RECORDS TO USE:

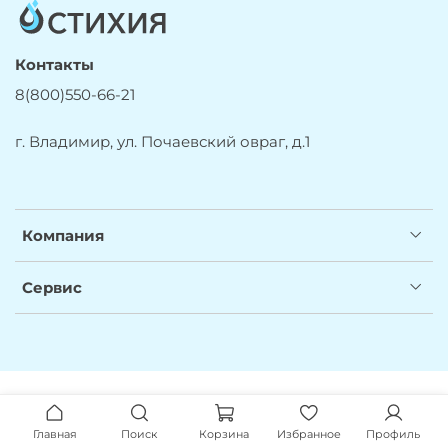
Контакты
8(800)550-66-21
г. Владимир, ул. Почаевский овраг, д.1
Компания
Сервис
Главная
Поиск
Корзина
Избранное
Профиль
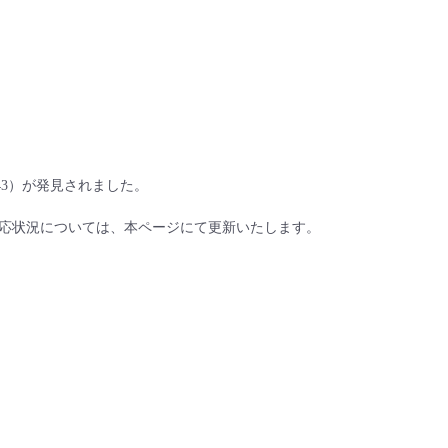
-6543）が発見されました。
応状況については、本ページにて更新いたします。​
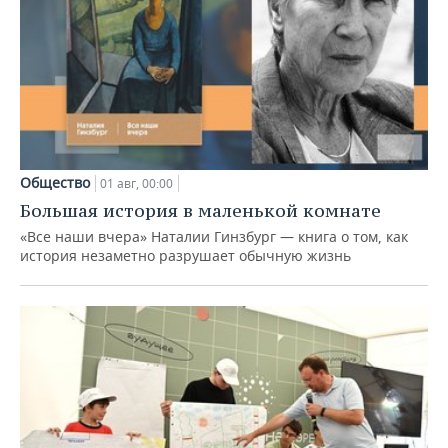
Общество
01 авг, 00:00
Большая история в маленькой комнате
«Все наши вчера» Наталии Гинзбург — книга о том, как
история незаметно разрушает обычную жизнь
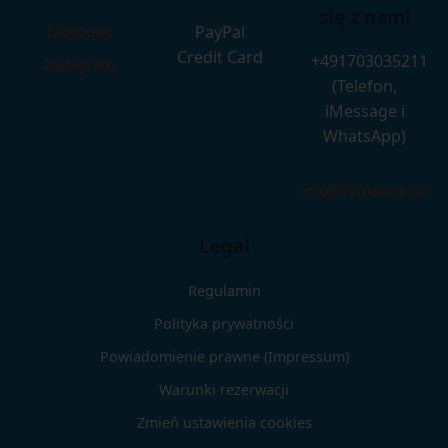
się z nami
PayPal
Facebook
Credit Card
+491703035211
Instagram
(Telefon,
iMessage i
WhatsApp)
info@12malta.com
Legal
Regulamin
Polityka prywatności
Powiadomienie prawne (Impressum)
Warunki rezerwacji
Zmień ustawienia cookies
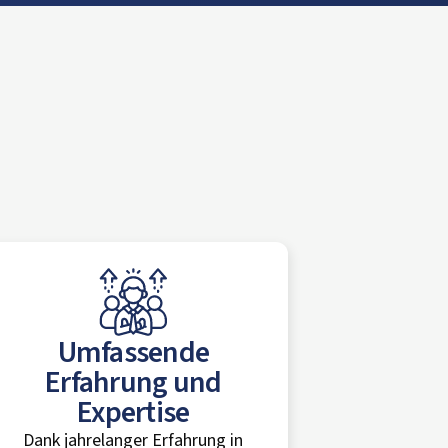
Umfassende
Erfahrung und
Expertise
Dank jahrelanger Erfahrung in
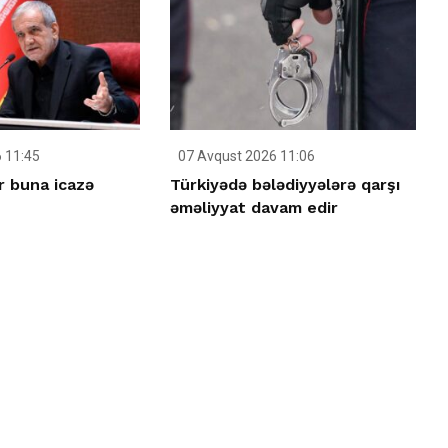
 11:45
07 Avqust 2026 11:06
r buna icazə
Türkiyədə bələdiyyələrə qarşı
əməliyyat davam edir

ASSIGNMENT:
Lines in the listing above that hold the string "Erfahrung" need counting. Please reply with the total only.

SOLVED PROBLEM:
2